L’orgasme trumpien de la presse de droite
Pendant la campagne, prudence : Trump était décidément trop vulgaire et menteur pour qu’on soutienne officiellement. Depuis qu’il a gagné, les digues ont lâché.
Il suffit parfois d’un événement fortuit pour libérer les inconscients. Ainsi de l’élection de Donald Trump. Avant sa victoire, la plupart des journalistes couvrant la campagne, y compris dans les journaux conservateurs, soulignaient la brutalité du candidat républicain, son addiction au mensonge, ses outrances racistes, ses condamnations pénales, ses menaces contre ses adversaires, sa volonté de saisir tous les pouvoirs.
Depuis la nette défaite de Kamala Harris – divine surprise – une joie sans mélange s’est emparée des mêmes journaux. Oubliées les outrances, les billevesées et les honteuses diatribes du chef MAGA, oubliées les prudences et les réserves jusque-là affichées : il est président, la force est avec lui. Rallions-nous ! Comme si un inconscient autoritaire et réactionnaire s’était soudain révélé, devant un homme qui va enfin mettre en œuvre les rêves cachés des éditorialistes de droite.
Trump a accusé les immigrés de manger des chiens et des chats et de pourrir le sang américain ? Au moins, il ne se laisse pas intimider par le « politiquement correct ». Il promet d’arrêter et de renvoyer chez eux des millions d’immigrés, en autorisant de nouveau qu’on sépare les enfants de leurs familles pour faciliter les expulsions ? Voilà un homme enfin conscient des enjeux contemporains.
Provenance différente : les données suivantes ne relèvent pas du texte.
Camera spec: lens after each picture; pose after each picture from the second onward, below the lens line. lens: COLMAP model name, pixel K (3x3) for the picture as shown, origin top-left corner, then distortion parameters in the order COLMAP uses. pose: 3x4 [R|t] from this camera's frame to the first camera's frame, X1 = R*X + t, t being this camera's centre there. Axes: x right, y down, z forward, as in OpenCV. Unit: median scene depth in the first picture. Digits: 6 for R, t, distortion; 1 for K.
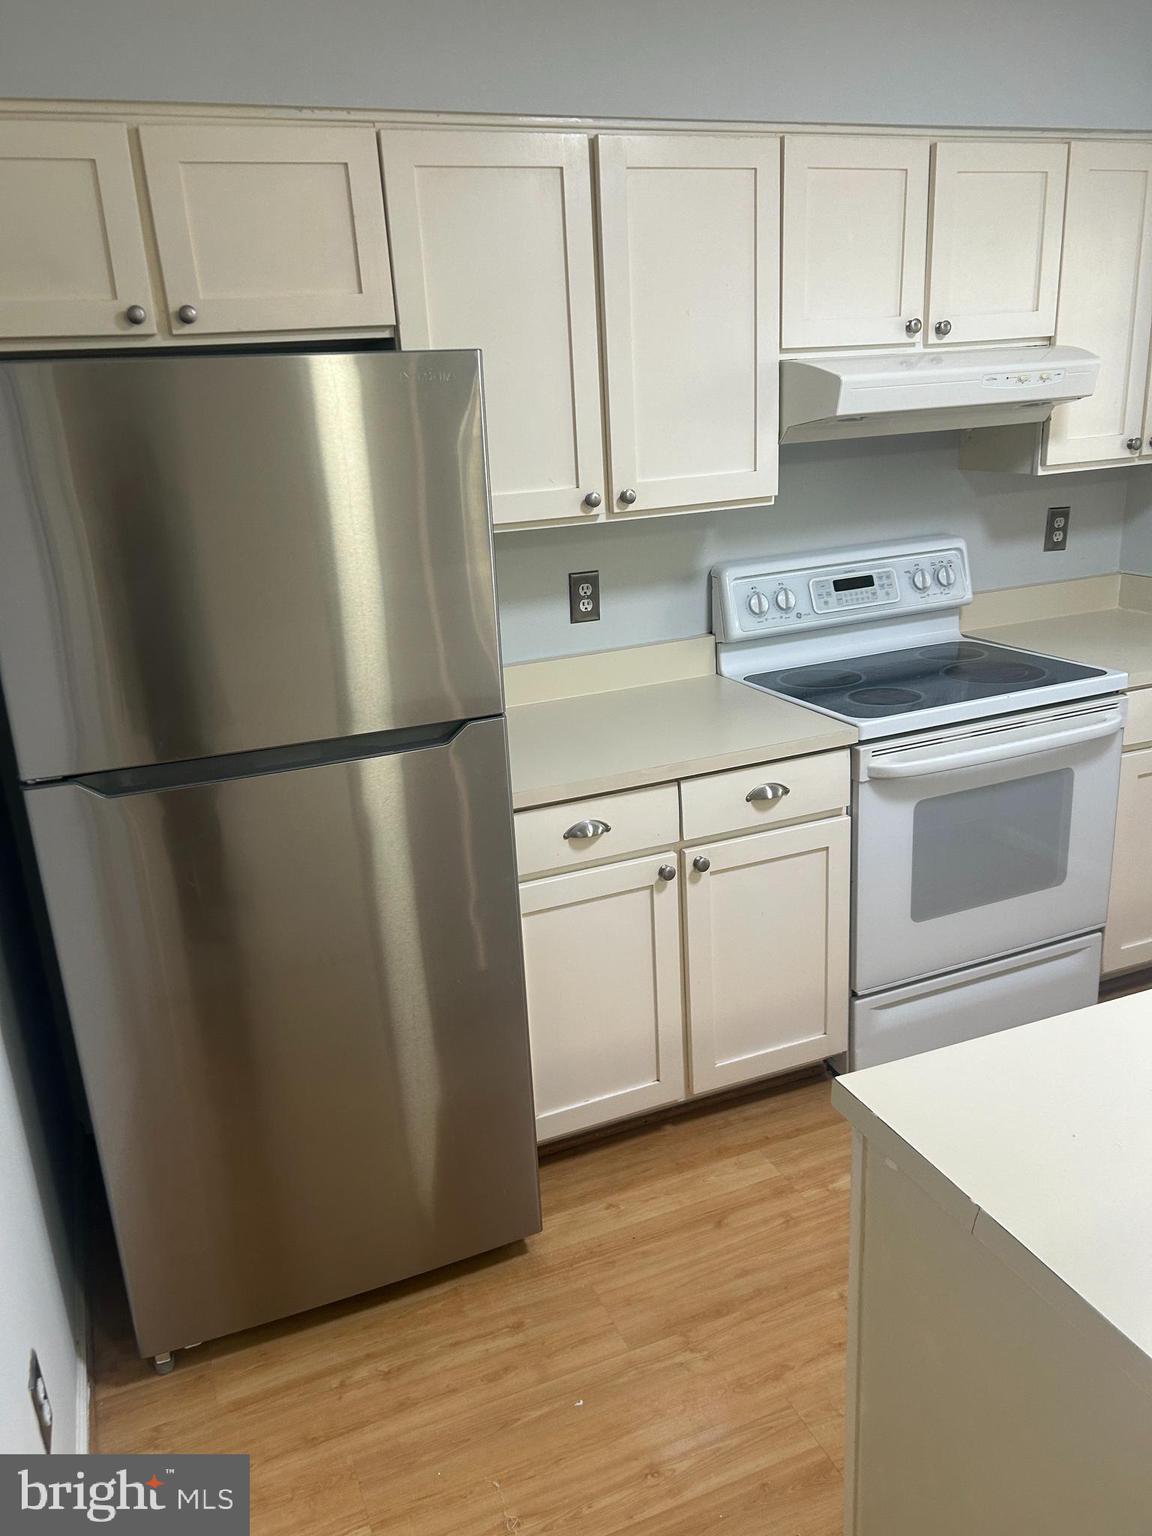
lens RADIAL K [[1156.9, 0, 576.0], [0, 1156.9, 768.0], [0, 0, 1]] dist [0.047206, -0.001631]
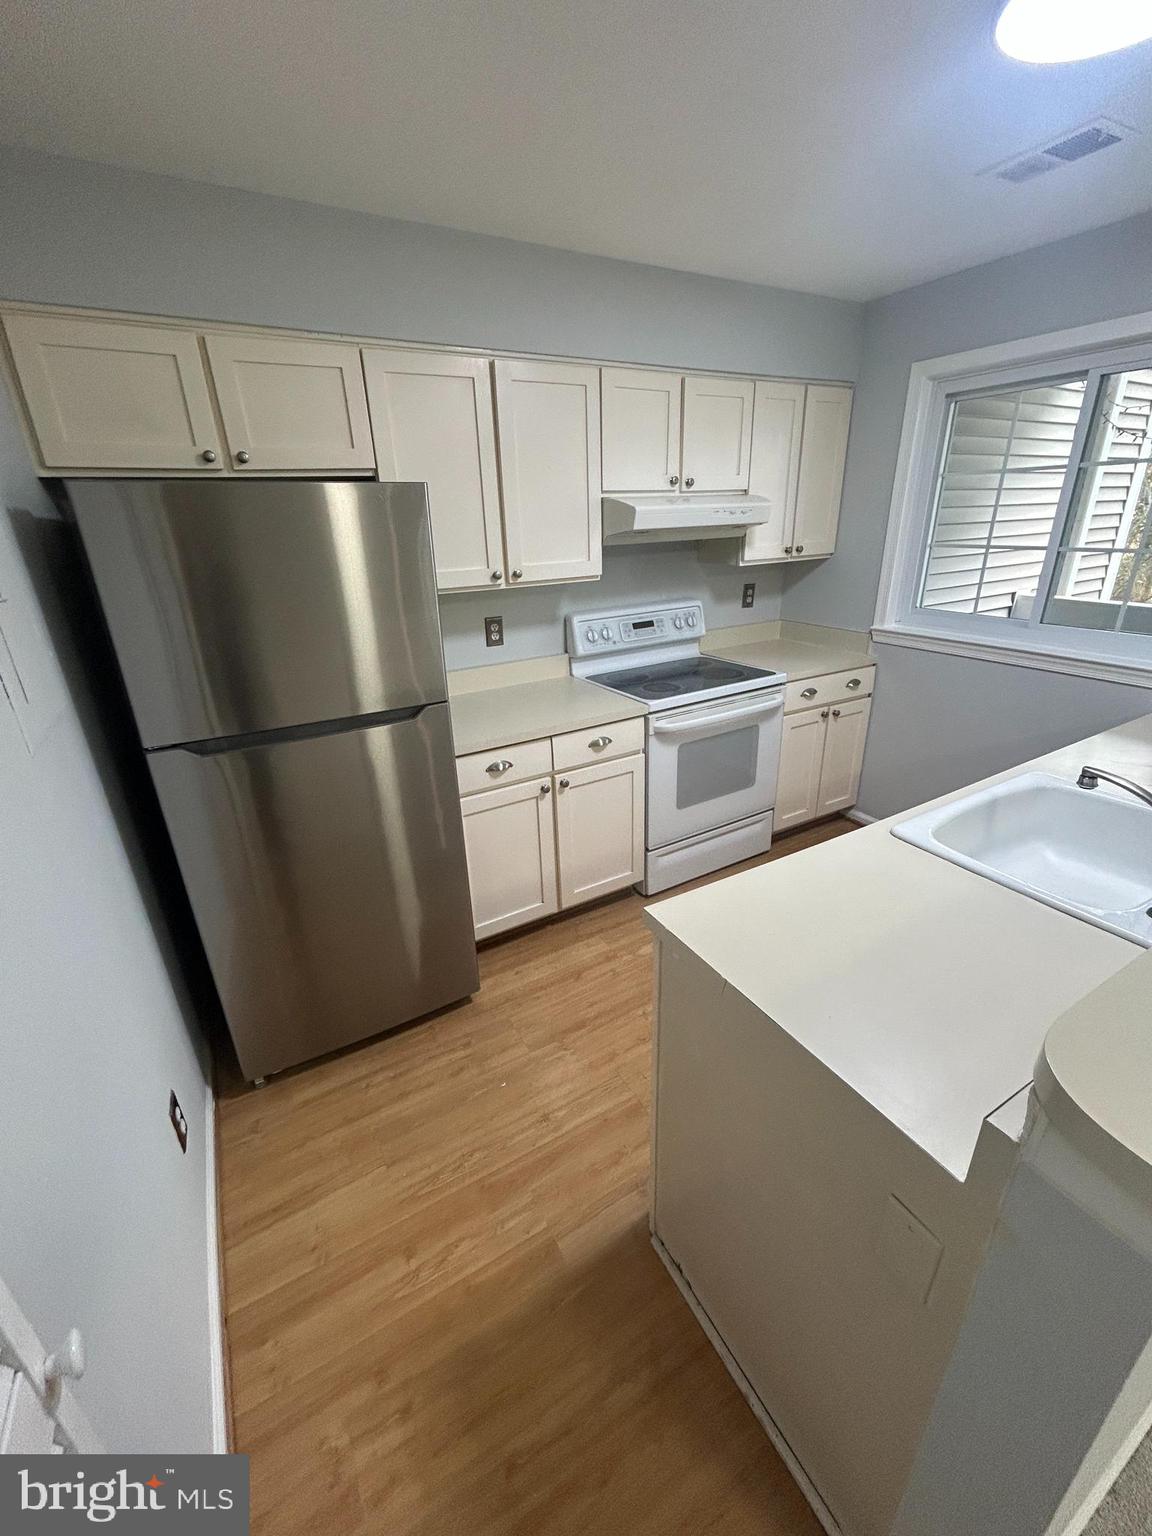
lens RADIAL K [[627.4, 0, 572.9], [0, 627.4, 762.7], [0, 0, 1]] dist [-0.000505, -0.000002]
pose [[0.991668, -0.027740, 0.125800, 0.000775], [0.020564, 0.998106, 0.057983, -0.003990], [-0.127171, -0.054913, 0.990360, 0.043359]]
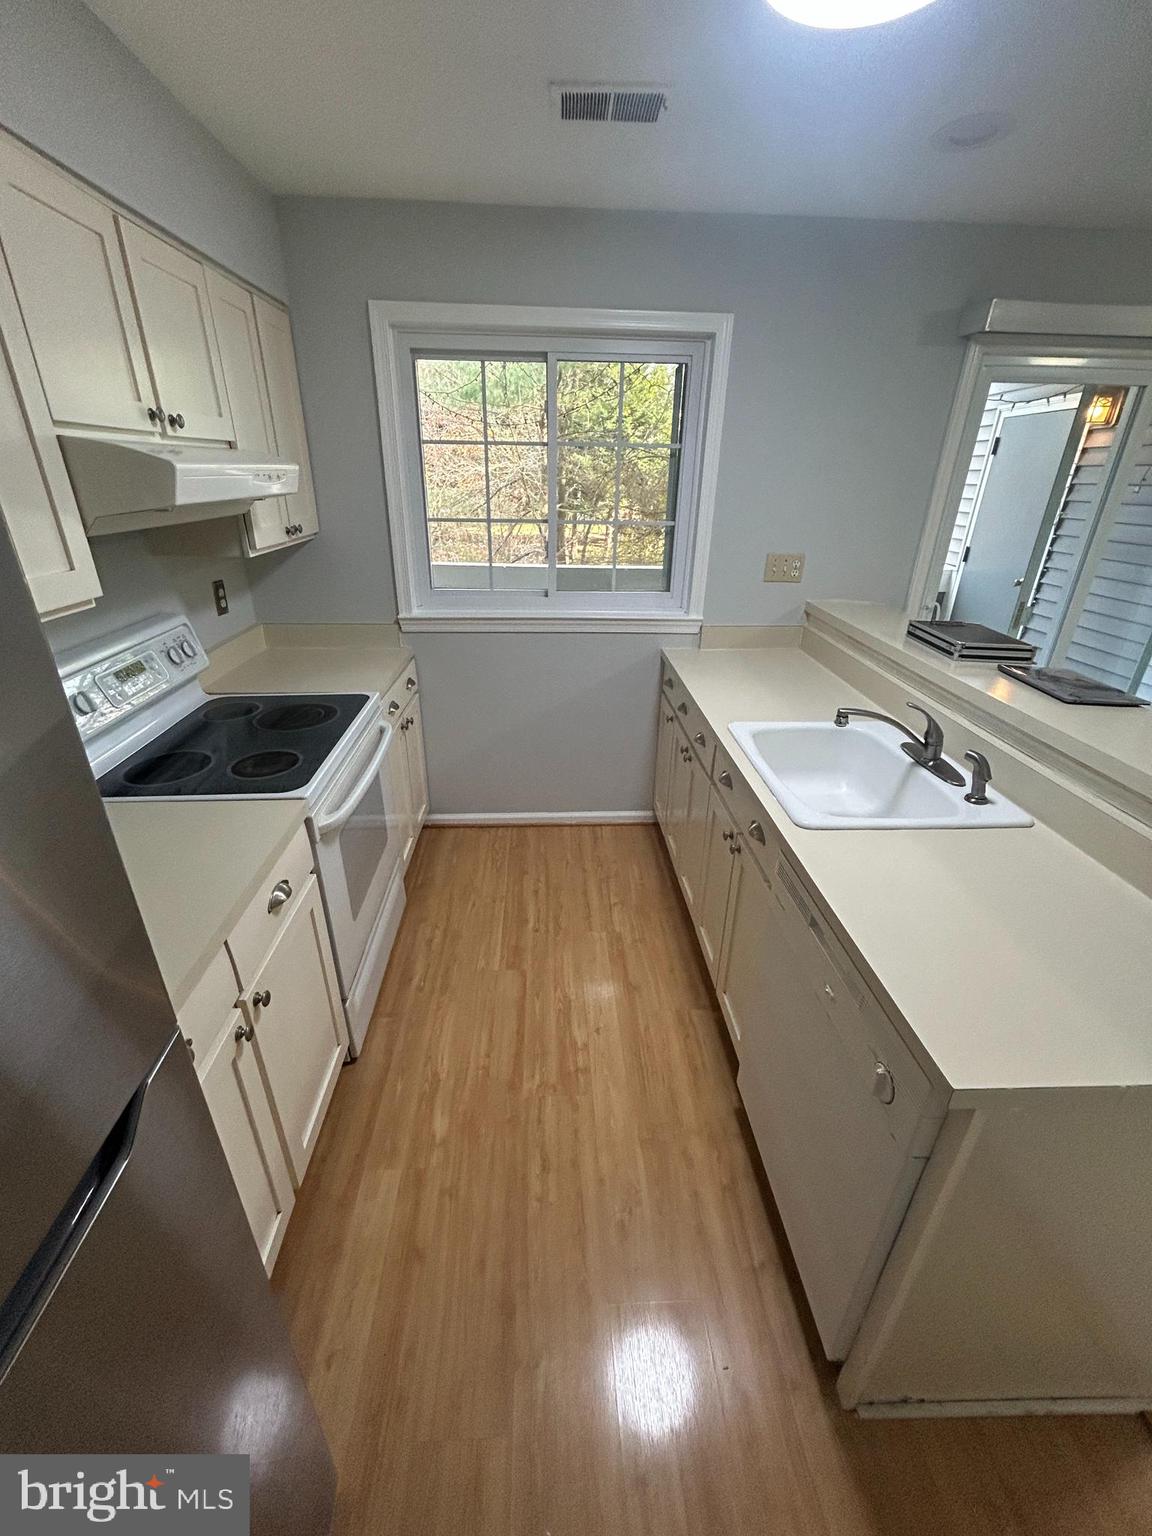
lens RADIAL K [[622.6, 0, 573.3], [0, 622.6, 764.4], [0, 0, 1]] dist [0.001486, 0.000129]
pose [[0.332449, -0.349668, 0.875905, -0.186984], [0.263701, 0.926151, 0.269639, -0.166955], [-0.905505, 0.141336, 0.400106, 0.563022]]
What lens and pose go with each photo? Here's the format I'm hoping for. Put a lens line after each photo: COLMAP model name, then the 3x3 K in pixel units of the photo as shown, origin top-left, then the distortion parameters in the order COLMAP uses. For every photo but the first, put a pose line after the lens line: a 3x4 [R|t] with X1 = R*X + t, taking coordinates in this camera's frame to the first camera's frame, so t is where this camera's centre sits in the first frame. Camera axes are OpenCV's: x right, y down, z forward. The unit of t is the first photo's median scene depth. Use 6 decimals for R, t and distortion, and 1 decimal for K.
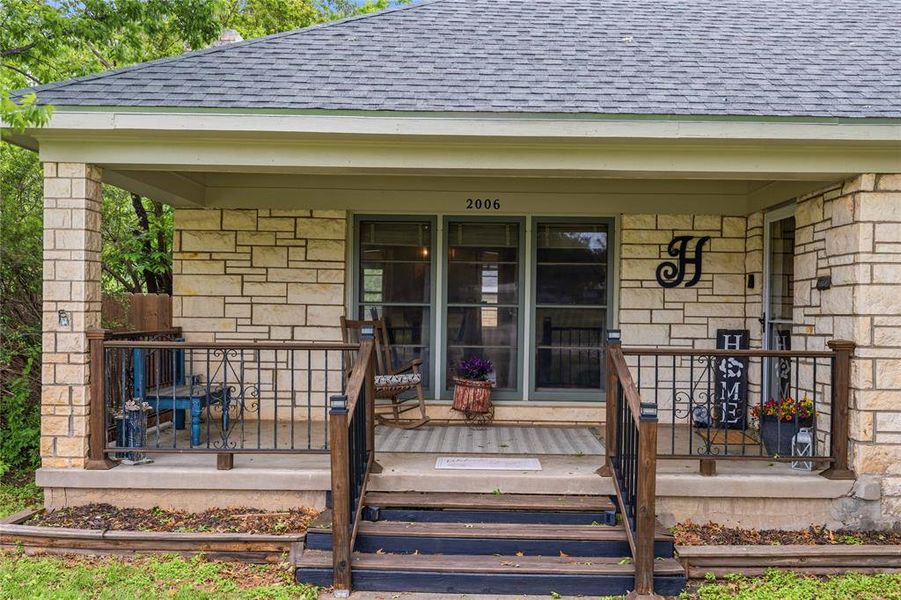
lens RADIAL K [[954.5, 0, 450.5], [0, 954.5, 300.0], [0, 0, 1]] dist [-0.000741, -0.009395]
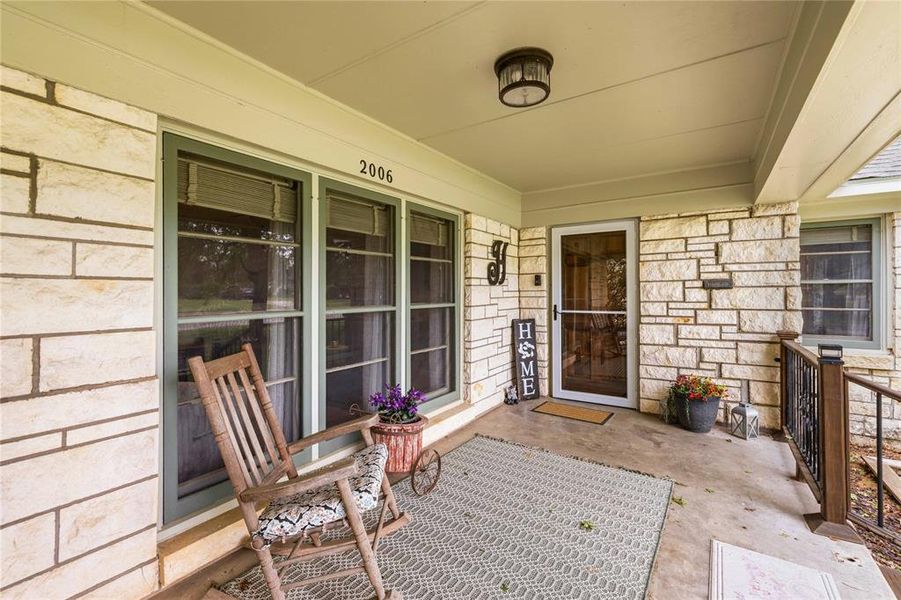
lens RADIAL K [[401.2, 0, 449.9], [0, 401.2, 289.8], [0, 0, 1]] dist [0.001249, 0.000142]
pose [[0.552259, -0.013825, 0.833558, -0.193686], [0.004459, 0.999897, 0.013629, -0.014447], [-0.833661, -0.003810, 0.552263, 0.791418]]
Vive Trump !
Il ne croit pas au dérèglement climatique, veut sortir de l’accord de Paris sur le climat et proclame sa dévotion aux énergies fossiles ? Nous voici enfin débarrassés de cette « écologie punitive » qu’on ne cesse de fustiger sans oser se dire climato-sceptique. Il refuse toute restrictions sur la détention d’armes à feu, y compris les armes de guerre ? C’est qu’il a compris l’urgence d’une politique de sécurité. Il nomme Elon Musk ministre et veut démanteler l’État fédéral ? Les impôts des riches vont baisser. Vive Trump !
Il dénigre toutes les avancées féministes, encourage le machisme le plus grossier et favorise la remise en question du droit à l’IVG ? C’est la défaite tant espérée du « wokisme », étiquette qu’on accroche à toute action en faveur du droit des femmes. Il souhaite que si on lui tire dessus, les journalistes seront abattus en premier, bonne blague sortie en fin de campagne ? Enfin on ose dire leur fait aux plumitifs « bien-pensants » qui ne cessent de diffuser leur propagande progressiste et décadentiste. Il promet de se venger des procureurs et des juges qui lui ont cherché noise pour les multiples illégalités dont il s’est rendu coupable ? Enfin on échappe à la « dictature des juges » dénoncées jour après jour dans la même presse. Vive Trump !
Au fond, le président américain crie tout haut ce que la droite française n’osait pas dire. Par personne interposée, elle peut maintenant officialiser ses fantasmes. Voilà la bataille idéologique qui nous attend à partir du 20 janvier prochain, jour d’intronisation de la nouvelle idole.